Murray McHugh manages the native plant nursery located on Conservancy land in Whitehall, N.Y. He propagated 8,000 tree and shrub seedlings this summer from seed collected by local volunteers. These trees and plants, typical of the riverbanks and clayplain forests in the area, include white, bur, red and swamp white oaks; silver and red maple; cottonwood, willow and red twig dogwood. Start-up costs for the nursery were covered by federal funds channeled through a partnership between the Poultney-Mettowee Watershed Partnership and the Conservancy’s Southern Lake Champlain Valley Program.
The Nature Conservancy owns 8,400 acres in West Haven and Benson, Vermont and Whitehall, New York. Three chapters of The Nature Conservancy, the Adirondack Chapter, the Eastern New York Chapter and The Nature Conservancy of Vermont have collaborated to protect critical habitats in both states, including seven miles of river frontage along the Poultney River, the deep emergent wetlands of Lake Champlain, East Creek, Shaw Mountain, the Saddles Mountain and part of the southernmost, riverine end of Lake Champlain. The three chapters also support a site-based conservation program office in West Haven. Five employees manage the land and advance conservation goals for the area.

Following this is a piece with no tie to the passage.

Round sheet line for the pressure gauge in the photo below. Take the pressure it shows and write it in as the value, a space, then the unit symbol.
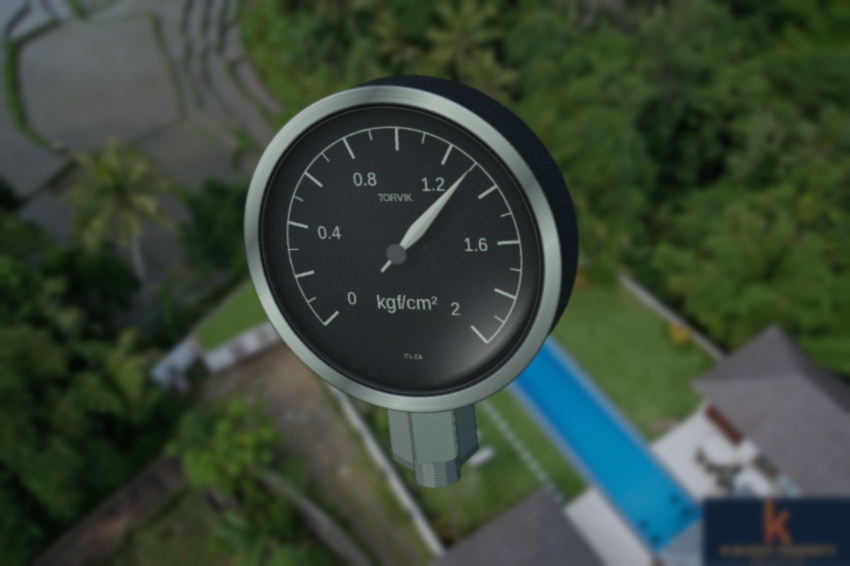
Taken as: 1.3 kg/cm²
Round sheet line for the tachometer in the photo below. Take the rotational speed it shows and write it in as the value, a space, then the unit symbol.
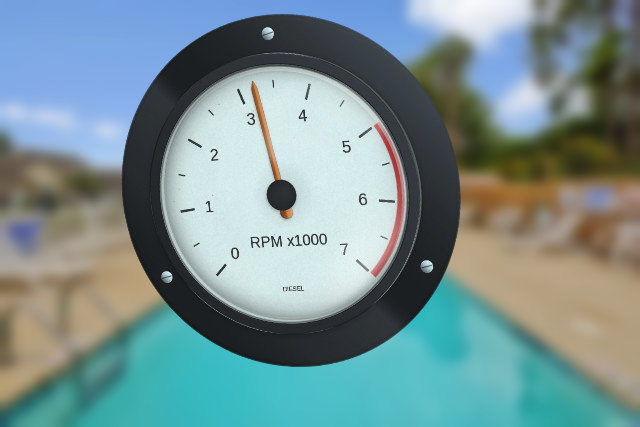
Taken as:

The Poultney-Mettowee Watershed Partnership is focused on the interstate watersheds of the Poultney and Mettowee Rivers and is itself a partnership between two state soil conservation districts in New York and Vermont. The Poultney and Mettowee watersheds are located in northern Bennington and western Rutland Counties of Vermont and in northeastern Washington County, New York.